Our home is outside the old village, and the roof is slanted for water runoff, but we have built a deck upstairs that comes close to such a perspective. We make regular use of it. From there, we can see the mountains, our view unimpeded by ground-level structures; see the land and trees, and get a feel for priorities when it come to saving them in this drought; see the skies overhead, setting sun and rising moon, first stars and pole star, the Big Dipper (what my own people call the Fisher) and the Bridge of Stars that the outside world knows as the Milky Way. We can see, too, the shooting stars of meteor showers, and if the Northern Lights are beyond our line of sight, we are still granted the occasional aurora accompanying the moonrise, or the halos and pillars of sun dogs on the coldest days of of the year.

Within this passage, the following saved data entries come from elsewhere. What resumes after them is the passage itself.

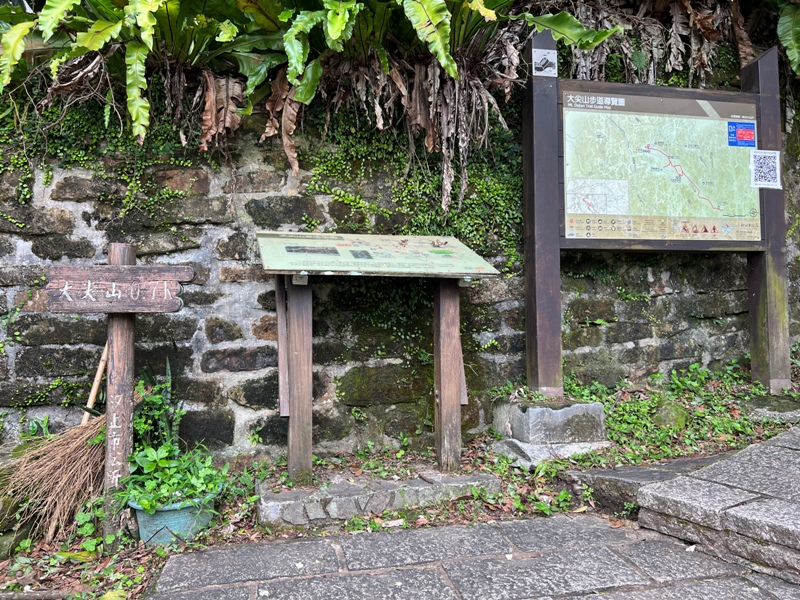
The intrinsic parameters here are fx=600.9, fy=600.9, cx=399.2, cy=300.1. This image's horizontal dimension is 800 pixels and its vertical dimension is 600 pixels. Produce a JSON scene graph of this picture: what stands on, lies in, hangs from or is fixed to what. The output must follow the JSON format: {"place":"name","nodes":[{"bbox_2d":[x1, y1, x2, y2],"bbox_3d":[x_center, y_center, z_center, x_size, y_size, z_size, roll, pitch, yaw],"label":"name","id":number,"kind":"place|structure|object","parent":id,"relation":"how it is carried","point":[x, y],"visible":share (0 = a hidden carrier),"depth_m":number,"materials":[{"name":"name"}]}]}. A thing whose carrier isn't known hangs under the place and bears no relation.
{"place":"outdoors","nodes":[
{"label":"outdoors","id":0,"kind":"place"},
{"bbox_2d":[0,71,798,465],"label":"stone wall","id":1,"kind":"structure","parent":0,"point":[60,221],"depth_m":3.81,"materials":[{"name":"grey stone"}]},
{"bbox_2d":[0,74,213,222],"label":"ivy","id":2,"kind":"object","parent":1,"relation":"attached to","point":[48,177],"visible":0.51,"depth_m":3.50,"materials":[{"name":"green plant"}]},
{"bbox_2d":[0,0,263,143],"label":"fern","id":3,"kind":"object","parent":1,"relation":"attached to","point":[95,47],"visible":0.91,"depth_m":3.43,"materials":[{"name":"green plant"}]},
{"bbox_2d":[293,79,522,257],"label":"ivy","id":4,"kind":"object","parent":1,"relation":"attached to","point":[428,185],"visible":0.54,"depth_m":3.86,"materials":[{"name":"green plant"}]},
{"bbox_2d":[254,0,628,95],"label":"fern","id":5,"kind":"object","parent":1,"relation":"attached to","point":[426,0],"visible":0.78,"depth_m":3.65,"materials":[{"name":"green plant"}]},
{"bbox_2d":[516,0,767,86],"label":"fern","id":6,"kind":"object","parent":1,"relation":"attached to","point":[676,49],"visible":0.57,"depth_m":4.61,"materials":[{"name":"plant"}]},
{"bbox_2d":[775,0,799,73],"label":"fern","id":7,"kind":"object","parent":1,"relation":"attached to","point":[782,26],"visible":0.94,"depth_m":4.62,"materials":[{"name":"green plant"}]},
{"bbox_2d":[0,364,799,599],"label":"ground","id":8,"kind":"structure","parent":0,"point":[497,471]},
{"bbox_2d":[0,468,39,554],"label":"rock","id":9,"kind":"object","parent":8,"relation":"on","point":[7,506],"visible":0.67,"depth_m":2.90,"materials":[{"name":"stone"}]},
{"bbox_2d":[3,343,109,542],"bbox_3d":[-1.721,0.666,3.180,0.524,0.971,0.813,0,1,-12],"label":"broom","id":10,"kind":"object","parent":8,"relation":"on","point":[85,457],"visible":0.8,"depth_m":3.02,"materials":[{"name":"brown wood"}]},
{"bbox_2d":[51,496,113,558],"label":"weeds","id":11,"kind":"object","parent":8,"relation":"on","point":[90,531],"visible":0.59,"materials":[{"name":"green plant"}]},
{"bbox_2d":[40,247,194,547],"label":"wooden signpost","id":12,"kind":"object","parent":8,"relation":"on","point":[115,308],"visible":0.98,"depth_m":2.83,"materials":[{"name":"brown wood"}]},
{"bbox_2d":[102,243,137,549],"bbox_3d":[-1.363,0.498,2.923,0.142,1.568,0.161,0,1,-12],"label":"wooden post","id":13,"kind":"object","parent":8,"relation":"on","point":[128,333],"visible":0.81,"depth_m":2.88,"materials":[{"name":"brown wood"}]},
{"bbox_2d":[42,265,193,312],"bbox_3d":[-1.298,-0.047,2.785,0.704,0.206,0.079,0,1,2],"label":"wooden sign","id":14,"kind":"object","parent":13,"relation":"attached to","point":[75,310],"visible":0.98,"depth_m":2.77,"materials":[{"name":"brown wood"}]},
{"bbox_2d":[132,360,183,451],"bbox_3d":[-1.327,0.617,3.266,0.322,0.677,0.345,0,1,-12],"label":"snake plant","id":15,"kind":"object","parent":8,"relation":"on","point":[159,387],"visible":0.61,"depth_m":3.26,"materials":[{"name":"green plant"}]},
{"bbox_2d":[129,487,220,544],"bbox_3d":[-1.120,1.073,2.998,0.432,0.212,0.419,0,1,-12],"label":"flower pot","id":16,"kind":"object","parent":8,"relation":"on","point":[158,515],"visible":0.51,"depth_m":2.86,"materials":[{"name":"teal"}]},
{"bbox_2d":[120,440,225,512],"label":"potted plant","id":17,"kind":"object","parent":16,"relation":"in","point":[164,463],"visible":0.78,"depth_m":2.90,"materials":[{"name":"green plant"}]},
{"bbox_2d":[256,470,502,526],"bbox_3d":[-0.095,1.061,3.295,1.448,0.173,0.515,0,1,-12],"label":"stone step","id":18,"kind":"object","parent":8,"relation":"on","point":[297,493],"visible":0.86,"depth_m":3.11,"materials":[{"name":"grey stone"}]},
{"bbox_2d":[257,233,502,484],"bbox_3d":[-0.135,0.334,3.365,1.390,1.346,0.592,0,1,-12],"label":"information board","id":19,"kind":"object","parent":18,"relation":"on","point":[456,370],"visible":0.98,"depth_m":3.29,"materials":[{"name":"wood"}]},
{"bbox_2d":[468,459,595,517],"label":"weeds","id":20,"kind":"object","parent":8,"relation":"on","point":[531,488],"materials":[{"name":"green plant"}]},
{"bbox_2d":[492,397,607,467],"bbox_3d":[0.942,0.818,3.790,0.606,0.372,0.647,0,1,-12],"label":"stone block","id":21,"kind":"object","parent":8,"relation":"on","point":[530,409],"visible":0.87,"depth_m":3.59,"materials":[{"name":"grey stone"}]},
{"bbox_2d":[522,37,791,401],"bbox_3d":[1.786,-0.442,4.054,1.985,2.414,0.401,0,1,-12],"label":"information board","id":22,"kind":"object","parent":21,"relation":"on","point":[764,232],"visible":0.99,"depth_m":4.07,"materials":[{"name":"brown wood"}]},
{"bbox_2d":[531,47,557,76],"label":"sign","id":23,"kind":"object","parent":22,"relation":"attached to","point":[537,56],"visible":0.99,"depth_m":3.73,"materials":[{"name":"white"}]},
{"bbox_2d":[560,90,762,247],"bbox_3d":[1.808,-0.883,4.094,1.739,1.043,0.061,0,1,-12],"label":"map","id":24,"kind":"object","parent":22,"relation":"attached to","point":[704,214],"visible":0.93,"depth_m":4.06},
{"bbox_2d":[727,121,755,146],"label":"blue sticker","id":25,"kind":"object","parent":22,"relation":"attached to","point":[741,133],"visible":0.98,"depth_m":4.18,"materials":[{"name":"blue"}]},
{"bbox_2d":[749,149,780,188],"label":"paper notice","id":26,"kind":"object","parent":22,"relation":"attached to","point":[752,155],"visible":0.99,"depth_m":4.21,"materials":[{"name":"white paper"}]},
{"bbox_2d":[563,453,729,514],"bbox_3d":[1.491,0.998,3.140,1.070,0.267,0.611,0,1,-12],"label":"stone step","id":27,"kind":"object","parent":8,"relation":"on","point":[636,469],"visible":0.41,"depth_m":3.08,"materials":[{"name":"grey stone"}]},
{"bbox_2d":[651,398,688,430],"bbox_3d":[1.795,0.784,4.007,0.268,0.253,0.291,0,1,-12],"label":"rock","id":28,"kind":"object","parent":8,"relation":"on","point":[678,424],"visible":0.67,"depth_m":3.91,"materials":[{"name":"green stone"}]},
{"bbox_2d":[555,361,797,467],"bbox_3d":[1.921,0.710,3.841,2.199,0.413,1.234,0,1,-12],"label":"ground cover plant","id":29,"kind":"object","parent":8,"relation":"on","point":[612,426],"visible":0.44,"depth_m":3.81,"materials":[{"name":"green plant"}]},
{"bbox_2d":[742,395,799,422],"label":"rock","id":30,"kind":"object","parent":8,"relation":"on","point":[756,409],"visible":0.8,"depth_m":3.88,"materials":[{"name":"grey stone"}]},
{"bbox_2d":[142,511,799,599],"label":"stone pavement","id":31,"kind":"structure","parent":0,"point":[451,528],"materials":[{"name":"grey stone"}]},
{"bbox_2d":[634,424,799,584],"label":"stone steps","id":32,"kind":"structure","parent":0,"point":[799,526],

These are our bonfires of a winter’s night, and they keep our cosmos firmly in perspective. They keep us humble, too, and remind us that we do nothing alone, no matter the propaganda the colonial world would prefer we all internalize.
We need each other. We need the earth and the sky, the waters and the bonfires, too. We are coming up on a new year, and a chance at new world with it. It’s time to recommit to that work.